Your framework seems to work for simple cases like “ice cream, sucralose, or sex with contraception”, but I don’t think it works for more complex cases like “peacocks would like giant colorful tails”?
There is so much human behaviour also that would have been essentially impossible to predict just from first principles and natural selection under constraints: poetry, chess playing, comedy, monasticism, sports, philosophy, effective altruism. These behaviours seem further removed from your detectors for instrumentally important subgoals, and/or to have a more complex relationship to those detectors, but they’re still widespread and important parts of human life. This seems to support the argument that the relationship between how a mind was evolved (e.g., by natural selection) and what it ends up wanting is unpredictable, possibly in dangerous ways.

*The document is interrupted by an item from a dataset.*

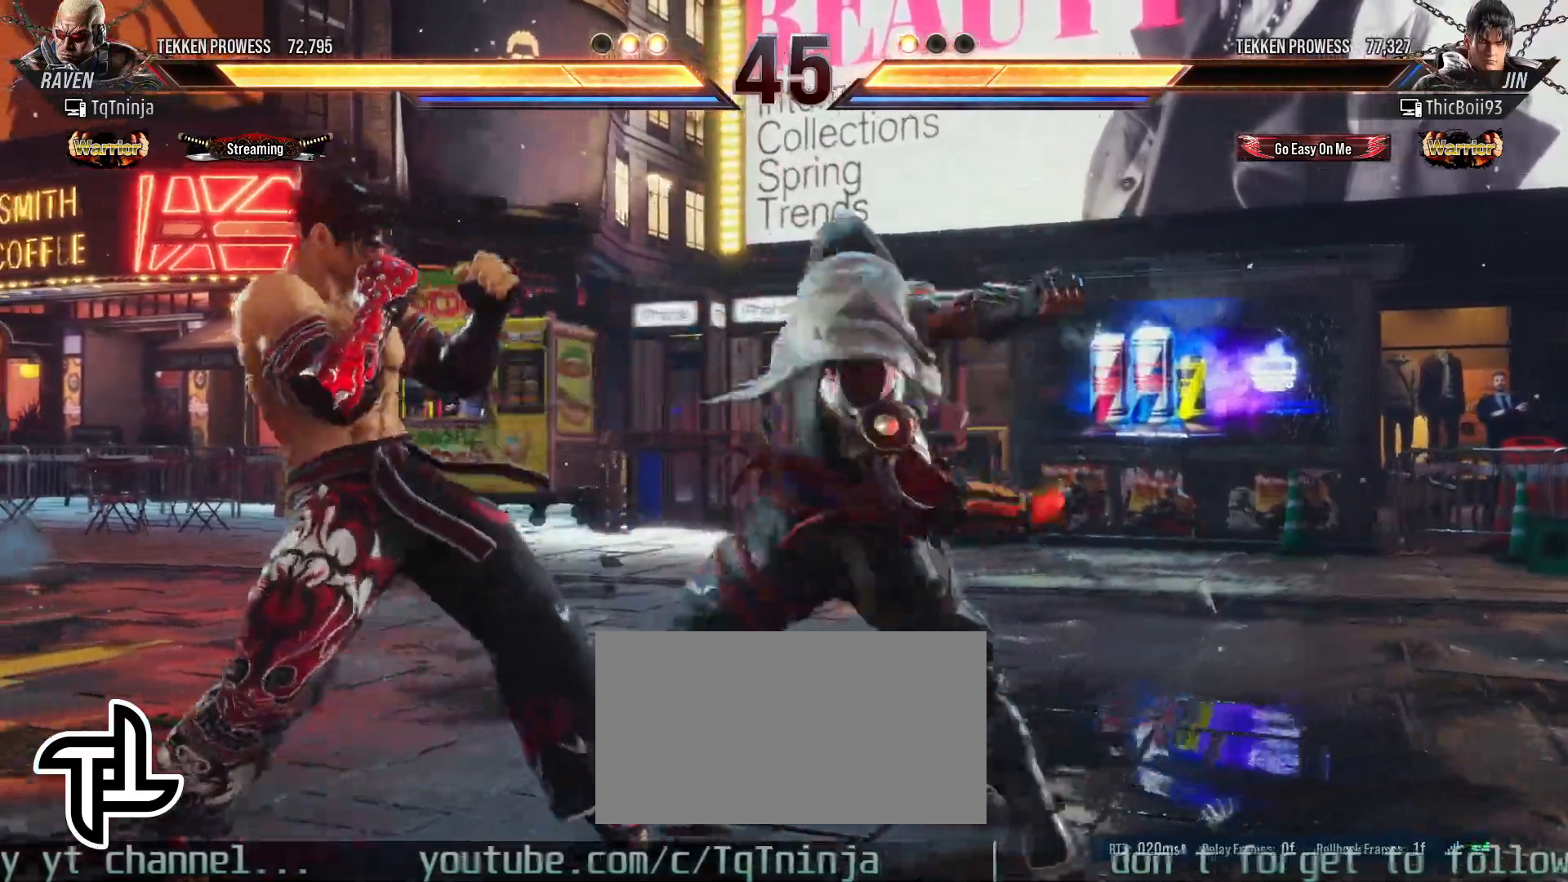
{"buttons": ["TRIANGLE"], "left_stick": "center", "events": [[433, "TRIANGLE", "down"]]}
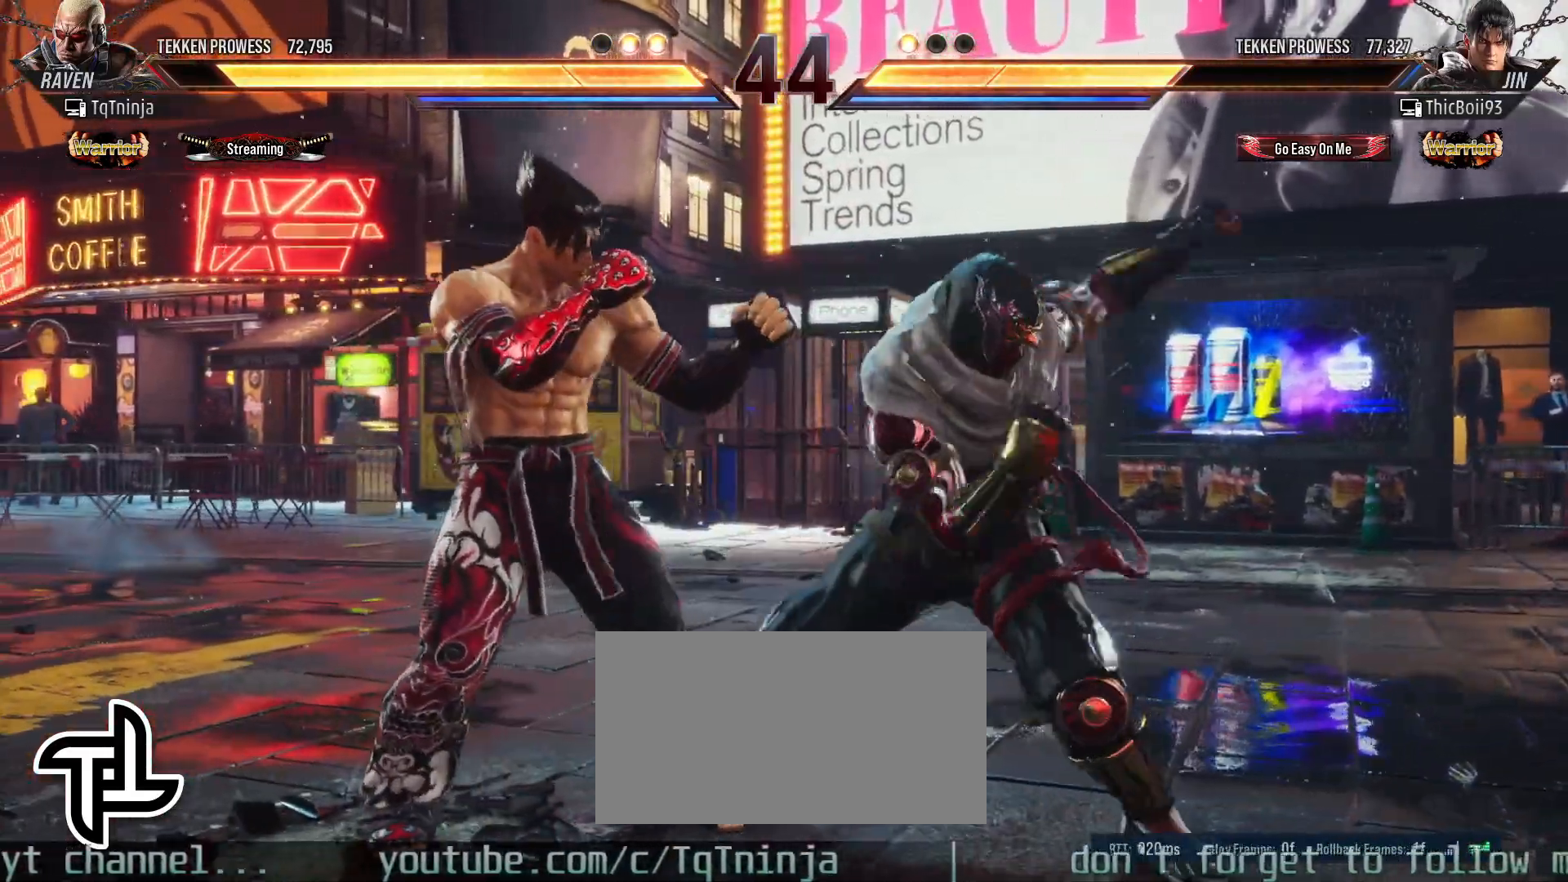
{"buttons": [], "left_stick": "right", "events": [[17, "TRIANGLE", "up"], [33, "TRIANGLE", "down"], [50, "SQUARE", "down"], [67, "TRIANGLE", "up"], [167, "SQUARE", "up"], [333, "left_stick", "right"]]}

Your model might still tell us that generalisation failures are very likely to occur, even if, as I am suggesting, it can’t predict many of the specific ways things will misgeneralise. But I’m not sure this offers much practical guidance when trying to develop safer AI systems. But maybe I’m wrong about that?
I think the post The Selfish Machine by Maarten Boudry is relevant to this discussion.
Thanks for the great point, Falk. I very much agree.